Acusado do Caso Motel é promovido a 1º sargento pelo Comando Geral da PM

Alan Diógenes

Um dos acusados de ter cometido o duplo homícidio do estudante Murilo Boarin Alcalde e da garota de programa Eliane Ortiz, no dia 21 de junho de 2005, Getúlio Morelli dos Santos, foi promovido pelo Comando Geral da Polícia Militar de Mato Grosso do Sul a 1º sargento. Em novembro do ano passado, o TJMS (Tribunal de Justiça de Mato Grosso do Sul) decidiu desarquivar o Caso Motel, como o crime ficou conhecido, a pedido do MPE (Ministério Público Estadual).

Conforme decreto publicado no Diário Oficial do Estado de ontem (29), Getúlio foi promovido por ressarcimento de preterição, ou seja, quando um militar pede pra receber promoção alegando que outro militar com menos tempo de serviço conseguiu ser promovido antes dele. Ou seja, como foi aceito o pedido, ele terá que ser ressarcido em relação ao período que ficou sem promoção, neste caso, dois anos.

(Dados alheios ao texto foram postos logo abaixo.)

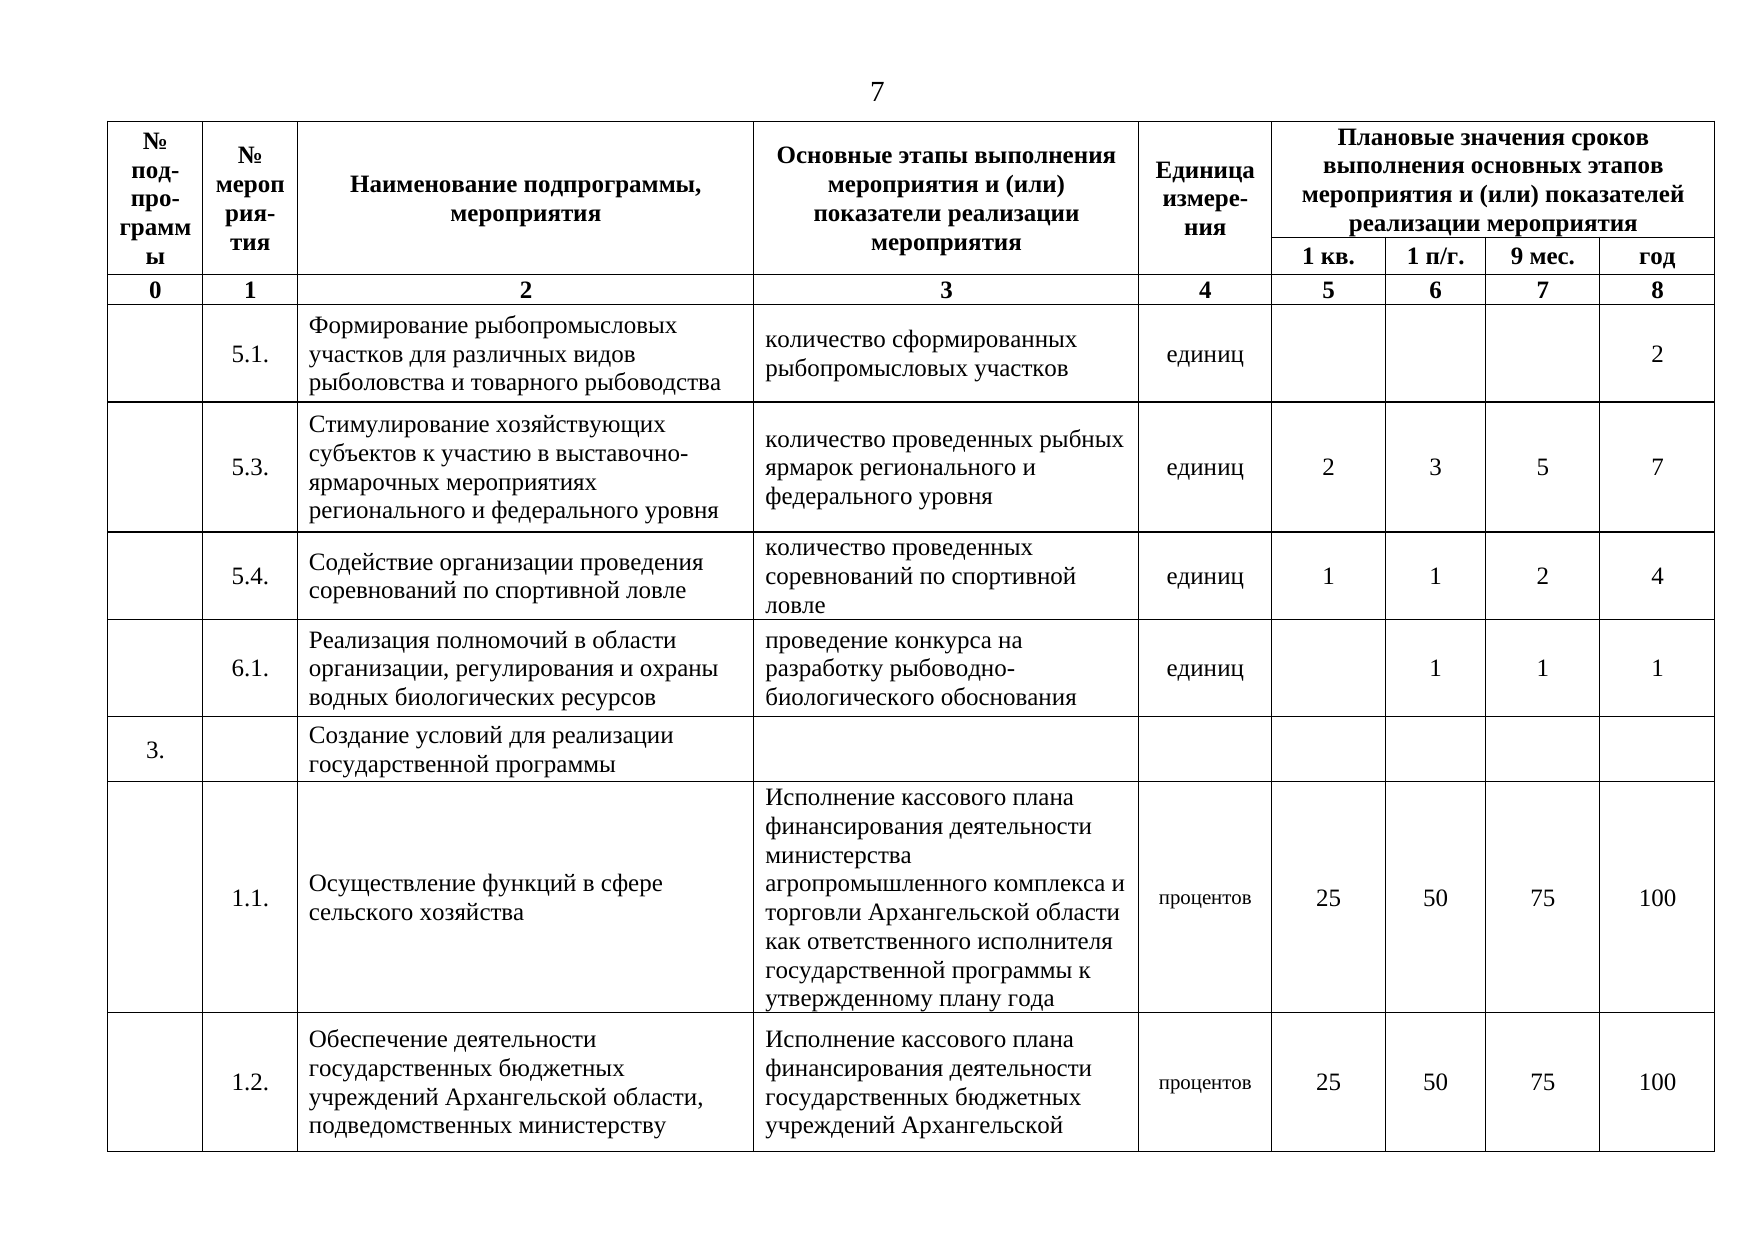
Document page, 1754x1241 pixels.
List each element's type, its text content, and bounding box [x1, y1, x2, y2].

Getúlio ganhava R$ 6.518,53 quando 2º sargento. Agora como 1º sargento irá R$ 8.092,50; a diferença a mais é de R$ 1.573,97. Como o valor será ressarcido, a diferença será multiplicada por 24 meses, o que dá cerca de R$ 37, 7 mil ao total.

Caso - No ano passado, o STJ (Superior Tribunal de Justiça), não acolheu recurso do MPE, que pretendia levar a júri popular três acusados pelo duplo homicídio: Getúlio, Adriano de Araújo Mello e Írio Vilmar Rodrigues. Getúlio e Adriano são policiais militares. Írio é acusado de ser traficante. Também foi denunciado Ronaldo Villas Boas Ferreira, que também estaria envolvido nos crimes.

A decisão do STJ que negou recurso para que os acusados fossem a júri popular chegou a ser analisada pela OAB/MS (Ordem dos Advogados do Brasil). O objetivo era verificar se existia algum recurso jurídico contra o desfecho de impunidade.

O casal foi encontrado morto em um quarto de um motel de Campo Grande, no dia 21 de junho de 2005. As suspeitas eram de que Murilo e Eliane, ambos de 21 anos, foram assassinados em outro local e desovados no motel. Para o MPE o duplo assassinato estaria ligado ao tráfico de drogas.